_INFORMATION SUPPLIED_
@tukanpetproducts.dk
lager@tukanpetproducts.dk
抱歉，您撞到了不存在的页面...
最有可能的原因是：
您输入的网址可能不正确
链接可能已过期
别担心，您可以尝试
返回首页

_WHAT NEEDS TO BE DONE_
A line qualifies when it holds the word "tukanpetproducts"; report all qualifying lines from the records above.

_WRITTEN RESPONSE_
@tukanpetproducts.dk
lager@tukanpetproducts.dk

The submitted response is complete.